COVID-19
On 21 November 2020, the U.S. Food and Drug Administration (FDA) issued an emergency use authorization (EUA) for casirivimab and imdevimab to be administered together for the treatment of mild to moderate [COVID19] in people twelve years of age or older weighing at least 40 kg with positive results of direct SARS-CoV-2 viral testing and who are at high risk for progressing to severe COVID19.[35][9][36] This includes those who are 65 years of age or older or who have certain chronic medical conditions. Casirivimab and imdevimab must be administered together by intravenous (IV) infusion or subcutaneous injection.[9]

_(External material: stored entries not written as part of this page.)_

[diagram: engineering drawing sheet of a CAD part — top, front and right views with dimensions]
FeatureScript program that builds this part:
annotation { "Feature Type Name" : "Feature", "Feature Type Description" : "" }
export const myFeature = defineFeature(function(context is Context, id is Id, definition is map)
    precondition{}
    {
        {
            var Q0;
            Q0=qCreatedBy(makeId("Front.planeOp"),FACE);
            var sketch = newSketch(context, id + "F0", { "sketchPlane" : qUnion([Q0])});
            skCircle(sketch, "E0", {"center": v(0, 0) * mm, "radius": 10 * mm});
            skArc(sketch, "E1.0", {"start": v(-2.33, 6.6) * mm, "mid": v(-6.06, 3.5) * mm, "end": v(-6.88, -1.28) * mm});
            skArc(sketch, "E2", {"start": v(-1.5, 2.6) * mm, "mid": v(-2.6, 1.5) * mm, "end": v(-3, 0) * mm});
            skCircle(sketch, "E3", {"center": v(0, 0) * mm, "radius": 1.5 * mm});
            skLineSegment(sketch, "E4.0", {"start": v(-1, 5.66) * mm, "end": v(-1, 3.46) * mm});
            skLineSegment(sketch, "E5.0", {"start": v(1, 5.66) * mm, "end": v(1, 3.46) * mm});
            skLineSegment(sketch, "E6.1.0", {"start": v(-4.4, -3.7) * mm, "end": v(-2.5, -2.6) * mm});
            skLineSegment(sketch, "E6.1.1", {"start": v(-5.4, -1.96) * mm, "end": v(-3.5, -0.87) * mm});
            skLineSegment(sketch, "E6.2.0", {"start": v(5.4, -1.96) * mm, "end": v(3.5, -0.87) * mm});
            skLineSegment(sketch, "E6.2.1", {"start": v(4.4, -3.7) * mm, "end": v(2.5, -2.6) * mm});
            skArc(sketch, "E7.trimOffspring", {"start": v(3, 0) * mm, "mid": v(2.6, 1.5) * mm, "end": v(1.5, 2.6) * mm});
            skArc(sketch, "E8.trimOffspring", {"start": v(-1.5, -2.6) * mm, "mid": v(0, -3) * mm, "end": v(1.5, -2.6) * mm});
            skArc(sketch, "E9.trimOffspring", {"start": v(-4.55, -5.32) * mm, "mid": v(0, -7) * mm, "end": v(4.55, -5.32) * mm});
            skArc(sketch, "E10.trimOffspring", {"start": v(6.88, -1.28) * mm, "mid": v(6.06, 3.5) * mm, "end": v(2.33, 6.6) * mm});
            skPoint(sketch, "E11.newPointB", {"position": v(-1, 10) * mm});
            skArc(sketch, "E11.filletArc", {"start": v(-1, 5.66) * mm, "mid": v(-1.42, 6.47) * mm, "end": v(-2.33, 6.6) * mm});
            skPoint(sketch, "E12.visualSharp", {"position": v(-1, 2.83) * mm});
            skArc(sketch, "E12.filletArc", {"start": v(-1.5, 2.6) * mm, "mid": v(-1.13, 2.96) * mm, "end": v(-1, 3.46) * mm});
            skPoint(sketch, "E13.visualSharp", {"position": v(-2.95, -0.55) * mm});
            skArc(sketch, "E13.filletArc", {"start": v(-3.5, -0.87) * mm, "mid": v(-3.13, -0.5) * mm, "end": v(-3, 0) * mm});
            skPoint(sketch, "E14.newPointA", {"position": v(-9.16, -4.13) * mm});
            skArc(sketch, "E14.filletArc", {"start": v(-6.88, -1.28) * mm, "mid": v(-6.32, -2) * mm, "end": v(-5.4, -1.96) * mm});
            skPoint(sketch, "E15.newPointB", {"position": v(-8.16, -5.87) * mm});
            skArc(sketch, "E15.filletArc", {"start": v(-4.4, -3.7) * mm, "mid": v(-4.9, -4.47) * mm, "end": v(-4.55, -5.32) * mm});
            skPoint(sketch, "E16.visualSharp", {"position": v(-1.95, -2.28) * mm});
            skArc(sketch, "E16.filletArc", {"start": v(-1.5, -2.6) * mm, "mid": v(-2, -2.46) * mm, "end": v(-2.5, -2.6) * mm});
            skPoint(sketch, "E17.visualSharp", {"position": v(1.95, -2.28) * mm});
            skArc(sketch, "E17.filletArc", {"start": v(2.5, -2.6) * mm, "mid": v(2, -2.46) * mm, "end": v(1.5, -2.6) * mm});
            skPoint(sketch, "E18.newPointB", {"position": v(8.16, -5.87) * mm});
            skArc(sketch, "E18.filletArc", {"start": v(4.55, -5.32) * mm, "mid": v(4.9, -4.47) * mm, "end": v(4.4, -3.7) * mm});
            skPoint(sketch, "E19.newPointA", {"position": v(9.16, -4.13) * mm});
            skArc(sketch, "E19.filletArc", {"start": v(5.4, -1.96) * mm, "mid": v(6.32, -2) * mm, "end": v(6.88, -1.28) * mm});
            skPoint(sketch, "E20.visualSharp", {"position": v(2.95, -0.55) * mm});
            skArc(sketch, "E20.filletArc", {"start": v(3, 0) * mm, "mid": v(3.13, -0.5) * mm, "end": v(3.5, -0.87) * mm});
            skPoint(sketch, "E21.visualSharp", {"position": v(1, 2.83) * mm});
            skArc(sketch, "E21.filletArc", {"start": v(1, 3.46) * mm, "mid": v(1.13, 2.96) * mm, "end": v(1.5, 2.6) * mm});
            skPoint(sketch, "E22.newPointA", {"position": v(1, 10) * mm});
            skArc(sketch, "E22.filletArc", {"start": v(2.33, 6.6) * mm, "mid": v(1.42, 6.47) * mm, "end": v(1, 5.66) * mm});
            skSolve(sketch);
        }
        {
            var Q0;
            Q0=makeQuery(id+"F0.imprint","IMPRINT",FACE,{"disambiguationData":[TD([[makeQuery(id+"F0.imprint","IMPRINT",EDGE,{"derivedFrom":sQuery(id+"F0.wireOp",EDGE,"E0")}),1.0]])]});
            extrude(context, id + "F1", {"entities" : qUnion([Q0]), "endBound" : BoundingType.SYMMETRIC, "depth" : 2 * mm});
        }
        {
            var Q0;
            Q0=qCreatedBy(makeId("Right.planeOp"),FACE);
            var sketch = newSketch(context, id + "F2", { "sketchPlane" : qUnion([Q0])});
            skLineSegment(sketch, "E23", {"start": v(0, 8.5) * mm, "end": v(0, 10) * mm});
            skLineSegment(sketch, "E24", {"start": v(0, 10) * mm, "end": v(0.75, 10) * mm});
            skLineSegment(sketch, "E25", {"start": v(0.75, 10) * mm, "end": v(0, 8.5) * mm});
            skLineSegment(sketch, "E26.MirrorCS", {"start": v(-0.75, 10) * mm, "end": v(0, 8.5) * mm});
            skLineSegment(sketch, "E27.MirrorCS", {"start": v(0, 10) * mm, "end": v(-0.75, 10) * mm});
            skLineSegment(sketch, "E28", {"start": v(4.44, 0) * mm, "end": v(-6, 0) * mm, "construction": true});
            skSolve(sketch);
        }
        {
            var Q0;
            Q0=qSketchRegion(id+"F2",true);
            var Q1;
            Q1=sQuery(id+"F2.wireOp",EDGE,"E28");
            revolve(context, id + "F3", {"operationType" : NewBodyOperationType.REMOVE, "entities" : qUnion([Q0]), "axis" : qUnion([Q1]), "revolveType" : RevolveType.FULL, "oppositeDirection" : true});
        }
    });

Casirivimab and imdevimab are not authorized for people who are hospitalized due to COVID19 or require oxygen therapy due to COVID19. A benefit of casirivimab and imdevimab treatment has not been shown in people hospitalized due to COVID19. Monoclonal antibodies, such as casirivimab and imdevimab, may be associated with worse clinical outcomes when administered to hospitalized people with COVID19 requiring high flow oxygen or mechanical ventilation. In June 2021, the EUA was revised to authorize "the use of the unapproved product, REGEN‑COV (casirivimab and imdevimab) co-formulated product and REGEN‑COV (casirivimab and imdevimab) supplied as individual vials to be administered together, for the treatment of mild to moderate COVID19 in people aged twelve years of age and older weighing at least 40 kg with positive results of direct SARS-CoV-2 viral testing, and who are at high risk for progression to severe COVID19, including hospitalization or death".[9][7]
The EUA was issued to Regeneron Pharmaceuticals Inc.[35][36][37]
In February 2021, the Committee for Medicinal Products for Human Use (CHMP) of the European Medicines Agency (EMA) started a rolling review of data on the REGN‑COV2 antibody combination (casirivimab/imdevimab), which is being co-developed by Regeneron Pharmaceuticals, Inc. and F. Hoffman-La Roche, Ltd (Roche) for the treatment and prevention of COVID19.[38][39] In February 2021, the CHMP concluded that the combination, also known as REGN-COV2, can be used for the treatment of confirmed COVID19 in people who do not require supplemental oxygen and who are at high risk of progressing to severe COVID19.[40]
The Central Drugs Standards Control Organisation (CDSCO) in India, on 5 May 2021, granted an Emergency Use Authorization to Roche (Genentech)[41] and Regeneron[42] for use of the casirivimab/imdevimab cocktail in the country. The announcement came in light of the second wave of the COVID19 pandemic in India. Roche India maintains partnership with Cipla, thereby permitting the latter to market the drug in the country.[43]
In July 2021, the US FDA revised the emergency use authorization (EUA) for REGEN‑COV (casirivimab and imdevimab, administered together) authorizing REGEN‑COV for emergency use as post-exposure prophylaxis (prevention) for COVID19 in people aged twelve years of age and older weighing at least 40 kg who are at high risk for progression to severe COVID19, including hospitalization or death.[44] REGEN‑COV remains authorized for the treatment of mild-to-moderate COVID19 in people aged twelve years of age and older weighing at least 40 kg with positive results of direct SARS-CoV-2 viral testing, and who are at high risk for progression to severe COVID19, including hospitalization or death.[44]
In April 2021, Roche (Genentech)[41] and Regeneron announced that the Phase III clinical trial REGN-COV 2069 met both primary and secondary endpoints, reducing risk of infection by 81% for the non-infected participants, and reducing time-to-resolution of symptoms for symptomatic participants to one week vs. three weeks in the placebo group.[45]
In June 2021, preliminary results form the Recovery trial showed reduced mortality from 30% to 24% in people that had produced no antibodies themselves which were 33% of the total of participants.[46][47][48][49]
In January 2024, clinical observations were published recording the full remission on long covid symptoms in 3 patients who were treated with Casirivimab/imdevimab.[50] The treatment was not given with the intention of treating the long-covid but had that outcome.
Trials
In a clinical trial of people with COVID19, casirivimab and imdevimab, administered together, were shown to reduce COVID19-related hospitalization or emergency room visits in people at high risk for disease progression within 28 days after treatment when compared to placebo.[51] The safety and effectiveness of this investigational therapy for use in the treatment of COVID19 continues to be evaluated.[51]
The data supporting the emergency use authorization (EUA) for casirivimab and imdevimab are based on a randomized, double-blind, placebo-controlled clinical trial in 799 non-hospitalized adults with mild to moderate COVID19 symptoms.[51] Of these participants, 266 received a single intravenous infusion of 2,400 milligrams casirivimab and imdevimab (1,200 mg of each), 267 received 8,000 mg casirivimab and imdevimab (4,000 mg of each), and 266 received a placebo, within three days of obtaining a positive SARS-CoV-2 viral test.[51]
The prespecified primary endpoint for the trial was time-weighted average change in viral load from baseline.